In the instant case much would depend upon the effect of the order passed by the High Court in the earlier case i.e. Civil Revision no. 659 of 2002. The operative portion reads as follows:

"The applicants in order to establish their bonafides agree and undertake that they shall deposit before the Trial Court in amount of Rs. 20 lacs within a period of four months from today.

Upon deposit of the aforesaid amount of Rs.20 lacs by the Applicants, the impugned order of the learned Civil Judge, Senior Division, Kalyan dated. 7th March, 2002 declining to grant unconditional leave to defend. and the consequential decree passed No.8th March, 2002 shall stand quashed and set aside.

The learned Trial Judge shall dispose of the summons for Judgment after hearing the parties, uninfluenced by the earlier order dated 7th March, 2002, which is with the consent of the parties quashed and set aside.

The learned Trial Judge will proceed to deal with the matter in accordance with the directions as aforesaid and keeping in view the requirements of order 37, of the Code of Civil procedure, 1908.

In the event that the deposit of an amount of Rs.20 lacs as aforesaid is made, it shall be without prejudice to the right of the Applicants to contend that they are entitled to the grant of unconditional leave to defend the suit. In the event that the learned Trial Judge comes to the conclusion that the Applicants are entitled to j unconditional leave to defend, the Applicants would be at liberty to make an application before the Trial court for refund of the amount which has been deposited by them of Rs.20 lacs, in pursuance of the statement which has been made herein above, similarly, in the event of leave being granted to defend the suit subject to deposit of an amount less than Rs.20 lacs, the Applicants would be at liberty to move an application for the refund of the balance amount of Rs.20 lacs. The Respondents would similarly be at liberty to move an application for the withdrawal of the amounts deposited after the application for leave to defend ahs been disposed of and subject to the outcome of the application".
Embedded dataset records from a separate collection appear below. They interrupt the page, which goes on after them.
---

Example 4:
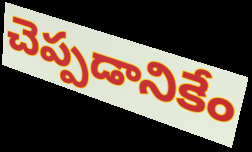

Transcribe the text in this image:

చెప్పడానికేం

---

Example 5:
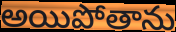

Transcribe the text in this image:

అయిపోతానుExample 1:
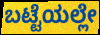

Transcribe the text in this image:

ಬಟ್ಟೆಯಲ್ಲೇ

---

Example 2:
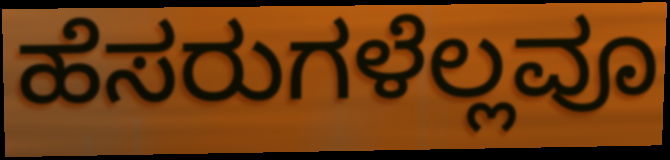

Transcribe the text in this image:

ಹೆಸರುಗಳೆಲ್ಲವೂ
A bare reading of the order shows that the High Court in the earlier occasion took the view, on the consent of parties, that Rs.20,00,000/- was to be deposited and on deposit being made certain follow up action were to be taken. The fact that the High Court wanted the quantum to be pinned at Rs.20,00,000/- and not more than that is clear from the fact that the High Court directed refund in case the trial court on consideration of merits came to conclusion that the amount to be deposited was less than Rs.20,00,000/-. There is no indication that in case the amount was to be more, then the appellant would pay the differential amount.
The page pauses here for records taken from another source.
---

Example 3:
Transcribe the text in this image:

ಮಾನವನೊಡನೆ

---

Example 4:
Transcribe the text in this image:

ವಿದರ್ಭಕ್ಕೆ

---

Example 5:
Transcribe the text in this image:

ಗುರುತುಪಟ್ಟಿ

The stand of the appellant that the maximum deposit that could have been directed was fixed at Rs.20,00,000/- is on a sound footing. The order of the trial court as well as that of the High Court cannot be maintained. However as an interim measure by order dated 26.9.2005 this Court has stayed the operation of the High Court's order subject to deposit of Rs.20,00,000/-. It is stated that the deposit has already been made. Though we have held the trial Court's order and the High Court's order are not sustainable, the amount deposited pursuant to this Court's order need not be refunded. The trial Court is directed to proceed with the matter and make effort for its expeditious disposal.

Appeal is allowed but without any order as to costs.